# Corner Lights?



## Flounder (Sep 4, 2003)

I have been wanting to get new front corner lights for my 95 200sx for awhile now. The popular "clear corners" are everywhere on ebay and at my local shops. But my original headlights look pretty bad now with sun fade and hazeiness, and im sure that clear corners would make my headlights look even worse. So my question is if anybody knows if solid orange JDM style lenses are in existance for 95-99 Sentra/200SX, and if so where to get them.
Thanks.
RT


----------



## dry (Oct 21, 2002)

do they exist? yes, in japan. Are they easy to come by? no. You can buy some "stained glass" spray paint at your local craft shop and use that, try to find an amber color... that works well. there are a few choices on corners you can have... there is stock, stock clear, crystal clear, stealth, stealth v.2.0 and amber. Easyness to find them is in the same order I typed them in. Good luck.


----------



## Flounder (Sep 4, 2003)

*uhg*

yeah, thats the answer i was afraid i was going to get. I have nothing against clear lenses, but i would have to buy new headllights to look acceptable, and i have no intention of spending $160 on halos or $300+ on factory crystal replacements anytime soon.


----------



## sentra_hilo (Apr 23, 2003)

i got some pretty new oem ones for sale if you'd like.


----------



## LIUSPEED (May 29, 2002)

SERmonkey65 said:


> yeah, thats the answer i was afraid i was going to get. I have nothing against clear lenses, but i would have to buy new headllights to look acceptable, and i have no intention of spending $160 on halos or $300+ on factory crystal replacements anytime soon.

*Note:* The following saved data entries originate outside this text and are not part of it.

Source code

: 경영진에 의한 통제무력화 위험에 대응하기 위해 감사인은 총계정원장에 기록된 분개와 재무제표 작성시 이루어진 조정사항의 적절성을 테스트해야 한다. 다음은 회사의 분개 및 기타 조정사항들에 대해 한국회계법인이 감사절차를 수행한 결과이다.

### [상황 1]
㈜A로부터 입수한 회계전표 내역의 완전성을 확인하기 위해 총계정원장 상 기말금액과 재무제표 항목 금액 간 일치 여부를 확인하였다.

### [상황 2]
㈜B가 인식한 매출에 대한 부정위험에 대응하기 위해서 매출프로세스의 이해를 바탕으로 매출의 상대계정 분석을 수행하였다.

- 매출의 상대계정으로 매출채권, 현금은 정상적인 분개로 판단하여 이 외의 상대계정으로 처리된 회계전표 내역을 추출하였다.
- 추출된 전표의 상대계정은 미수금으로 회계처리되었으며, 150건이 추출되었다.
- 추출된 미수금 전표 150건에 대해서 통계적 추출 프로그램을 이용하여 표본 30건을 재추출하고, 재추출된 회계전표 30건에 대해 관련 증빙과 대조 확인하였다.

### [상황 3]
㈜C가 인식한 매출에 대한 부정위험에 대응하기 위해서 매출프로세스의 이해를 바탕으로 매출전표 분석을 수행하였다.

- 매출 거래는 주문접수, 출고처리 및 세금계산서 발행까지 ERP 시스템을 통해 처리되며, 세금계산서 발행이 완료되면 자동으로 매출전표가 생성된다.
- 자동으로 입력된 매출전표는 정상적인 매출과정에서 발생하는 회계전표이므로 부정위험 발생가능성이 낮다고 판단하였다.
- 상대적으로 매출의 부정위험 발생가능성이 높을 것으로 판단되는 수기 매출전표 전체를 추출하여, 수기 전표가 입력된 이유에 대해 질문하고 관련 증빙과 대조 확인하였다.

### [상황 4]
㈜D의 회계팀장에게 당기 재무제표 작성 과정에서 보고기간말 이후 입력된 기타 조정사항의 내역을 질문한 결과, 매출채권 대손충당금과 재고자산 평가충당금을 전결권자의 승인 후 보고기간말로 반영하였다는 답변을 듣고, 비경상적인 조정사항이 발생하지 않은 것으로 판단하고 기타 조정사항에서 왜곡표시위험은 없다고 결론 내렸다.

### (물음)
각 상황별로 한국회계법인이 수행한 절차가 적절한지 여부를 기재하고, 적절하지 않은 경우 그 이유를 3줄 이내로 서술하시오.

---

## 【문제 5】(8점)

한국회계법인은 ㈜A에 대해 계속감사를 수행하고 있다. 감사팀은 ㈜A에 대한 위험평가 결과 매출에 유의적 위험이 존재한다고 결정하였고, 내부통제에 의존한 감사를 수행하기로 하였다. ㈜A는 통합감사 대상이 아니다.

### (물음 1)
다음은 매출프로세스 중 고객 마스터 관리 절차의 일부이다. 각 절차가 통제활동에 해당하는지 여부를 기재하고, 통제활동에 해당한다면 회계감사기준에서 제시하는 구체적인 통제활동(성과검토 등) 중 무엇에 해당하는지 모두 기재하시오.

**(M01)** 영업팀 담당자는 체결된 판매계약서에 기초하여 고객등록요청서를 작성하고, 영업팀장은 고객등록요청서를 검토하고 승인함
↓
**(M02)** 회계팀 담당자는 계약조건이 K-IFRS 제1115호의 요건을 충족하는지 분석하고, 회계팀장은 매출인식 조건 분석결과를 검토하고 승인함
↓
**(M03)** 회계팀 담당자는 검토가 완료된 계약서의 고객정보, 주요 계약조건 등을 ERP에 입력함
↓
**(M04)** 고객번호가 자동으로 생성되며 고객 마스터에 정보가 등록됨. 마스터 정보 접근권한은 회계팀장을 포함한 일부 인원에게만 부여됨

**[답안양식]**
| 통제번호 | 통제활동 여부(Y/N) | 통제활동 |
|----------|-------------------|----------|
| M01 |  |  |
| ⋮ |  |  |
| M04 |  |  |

why not spend 265 shipped and insured for crystal corner and headlights together?


----------



## dry (Oct 21, 2002)

stock clear corners









crystal clear corners









stealth clear corners


----------



## JDM-GA16DE (Dec 6, 2003)

the easiest and cheapest way to have the AMBER look...is too...buy a set of any color corners...i recommend hittin the junkyard...take the one corner and put it in the oven for like 8 minutes....it might sound funny,,,but this melts the sealer that is around the lens and the housing...now that you melted the sealer. remove the clear lens...clean the inside of the lens...then choose the color of your choice...spray paint the inside of the lens...next just buy a sealer and seal the lens to the housing and your done!!...it comes out great...!!


----------



## dry (Oct 21, 2002)

thats how I did these AMBER corners, but I sprayed the outside rather than baking them....


__
Image uploading. Refresh page to view


----------



## JDM-GA16DE (Dec 6, 2003)

yo bro!!..that came out hot!!...what was the brand and exact color of spray paint did you use??...the only reason i baked mine was because i once hit the very bottom of my front bumber on a parking curb thingy...and scratched it big time...so i just bought black enamel spray paint and painted it...it looked good...but then like a week after, i wanted to wax the car..and when i put wax on the spray paint...it all came out fuzzy and dull as hell....i dont know if you have that problem with the corners...but they do look hot man!!


----------



## dry (Oct 21, 2002)

it is a spray paint you can find at Michaels craft store, its called stained glass spray paint... the color was like amber or orange or something. They came out alright butt nto 100% as I would have liked, which is why I am still using the stealth corners.


----------